DATA PROVIDED »
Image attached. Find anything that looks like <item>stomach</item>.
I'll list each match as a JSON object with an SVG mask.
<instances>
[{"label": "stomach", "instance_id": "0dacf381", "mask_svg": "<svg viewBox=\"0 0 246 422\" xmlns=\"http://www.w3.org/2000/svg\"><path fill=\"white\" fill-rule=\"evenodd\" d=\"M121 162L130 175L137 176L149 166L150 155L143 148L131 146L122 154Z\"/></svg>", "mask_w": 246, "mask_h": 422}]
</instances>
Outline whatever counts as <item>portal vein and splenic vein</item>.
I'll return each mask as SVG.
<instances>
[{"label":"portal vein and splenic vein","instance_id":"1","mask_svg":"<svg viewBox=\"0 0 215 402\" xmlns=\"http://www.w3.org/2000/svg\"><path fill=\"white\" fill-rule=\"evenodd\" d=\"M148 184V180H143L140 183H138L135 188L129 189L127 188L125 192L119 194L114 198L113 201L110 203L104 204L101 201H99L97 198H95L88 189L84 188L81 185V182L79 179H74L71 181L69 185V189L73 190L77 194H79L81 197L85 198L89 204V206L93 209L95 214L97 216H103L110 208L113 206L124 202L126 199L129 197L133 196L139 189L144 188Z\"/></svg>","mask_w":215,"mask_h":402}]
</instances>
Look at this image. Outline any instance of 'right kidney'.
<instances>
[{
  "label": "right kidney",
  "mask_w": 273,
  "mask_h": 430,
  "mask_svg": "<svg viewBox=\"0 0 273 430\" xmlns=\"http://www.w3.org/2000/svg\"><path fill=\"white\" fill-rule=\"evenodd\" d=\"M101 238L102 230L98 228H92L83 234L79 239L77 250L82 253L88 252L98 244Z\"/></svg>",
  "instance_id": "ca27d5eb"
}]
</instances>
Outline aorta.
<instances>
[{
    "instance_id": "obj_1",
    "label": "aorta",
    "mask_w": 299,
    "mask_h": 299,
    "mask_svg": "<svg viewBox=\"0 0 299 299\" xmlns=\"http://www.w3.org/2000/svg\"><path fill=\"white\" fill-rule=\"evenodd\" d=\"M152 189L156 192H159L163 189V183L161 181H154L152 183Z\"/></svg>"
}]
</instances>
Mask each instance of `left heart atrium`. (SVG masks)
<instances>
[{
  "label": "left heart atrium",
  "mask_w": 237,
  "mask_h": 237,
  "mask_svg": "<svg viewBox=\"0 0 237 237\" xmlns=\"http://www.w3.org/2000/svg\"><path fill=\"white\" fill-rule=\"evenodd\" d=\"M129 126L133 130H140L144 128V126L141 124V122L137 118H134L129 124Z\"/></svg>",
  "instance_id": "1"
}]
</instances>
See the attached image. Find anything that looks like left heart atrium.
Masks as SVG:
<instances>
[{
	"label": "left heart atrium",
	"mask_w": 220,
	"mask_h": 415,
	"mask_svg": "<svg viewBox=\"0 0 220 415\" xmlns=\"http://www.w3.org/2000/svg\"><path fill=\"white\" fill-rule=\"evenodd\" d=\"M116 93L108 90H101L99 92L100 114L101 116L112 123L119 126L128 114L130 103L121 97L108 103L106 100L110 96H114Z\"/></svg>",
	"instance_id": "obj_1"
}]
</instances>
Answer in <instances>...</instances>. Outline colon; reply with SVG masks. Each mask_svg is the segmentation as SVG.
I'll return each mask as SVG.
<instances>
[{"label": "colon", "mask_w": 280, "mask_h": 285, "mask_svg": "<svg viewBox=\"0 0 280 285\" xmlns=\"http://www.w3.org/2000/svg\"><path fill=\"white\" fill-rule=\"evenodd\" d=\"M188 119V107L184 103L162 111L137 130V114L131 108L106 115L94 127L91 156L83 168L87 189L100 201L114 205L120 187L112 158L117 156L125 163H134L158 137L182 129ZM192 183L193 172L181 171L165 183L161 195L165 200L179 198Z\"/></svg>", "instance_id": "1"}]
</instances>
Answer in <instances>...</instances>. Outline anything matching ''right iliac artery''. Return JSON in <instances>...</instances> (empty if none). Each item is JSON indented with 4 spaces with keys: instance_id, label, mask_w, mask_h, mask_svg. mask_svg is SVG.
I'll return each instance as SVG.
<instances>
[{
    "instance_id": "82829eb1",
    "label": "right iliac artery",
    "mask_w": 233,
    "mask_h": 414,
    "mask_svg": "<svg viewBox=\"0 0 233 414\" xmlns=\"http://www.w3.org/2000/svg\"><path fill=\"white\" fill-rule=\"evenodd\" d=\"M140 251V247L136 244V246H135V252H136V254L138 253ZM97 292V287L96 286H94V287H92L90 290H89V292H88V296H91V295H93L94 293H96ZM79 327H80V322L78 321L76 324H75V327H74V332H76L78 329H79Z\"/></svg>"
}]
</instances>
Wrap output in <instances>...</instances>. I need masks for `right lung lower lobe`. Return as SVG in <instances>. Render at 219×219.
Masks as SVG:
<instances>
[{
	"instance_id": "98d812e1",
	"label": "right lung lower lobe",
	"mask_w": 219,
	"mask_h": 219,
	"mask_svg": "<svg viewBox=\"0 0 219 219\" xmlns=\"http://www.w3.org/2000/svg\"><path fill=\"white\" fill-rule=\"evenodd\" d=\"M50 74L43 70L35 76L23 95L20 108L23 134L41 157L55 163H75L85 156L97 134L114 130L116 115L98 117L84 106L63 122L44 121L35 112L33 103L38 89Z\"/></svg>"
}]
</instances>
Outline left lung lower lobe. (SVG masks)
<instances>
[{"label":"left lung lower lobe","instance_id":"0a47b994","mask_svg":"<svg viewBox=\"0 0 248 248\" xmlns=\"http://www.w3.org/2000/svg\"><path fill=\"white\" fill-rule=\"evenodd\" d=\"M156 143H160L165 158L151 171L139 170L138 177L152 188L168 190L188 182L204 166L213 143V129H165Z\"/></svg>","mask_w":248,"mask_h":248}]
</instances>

PROMPT »
How many lines in the rows above contain the string "JSON"? Reply with the number alone.

TASK RESPONSE »
2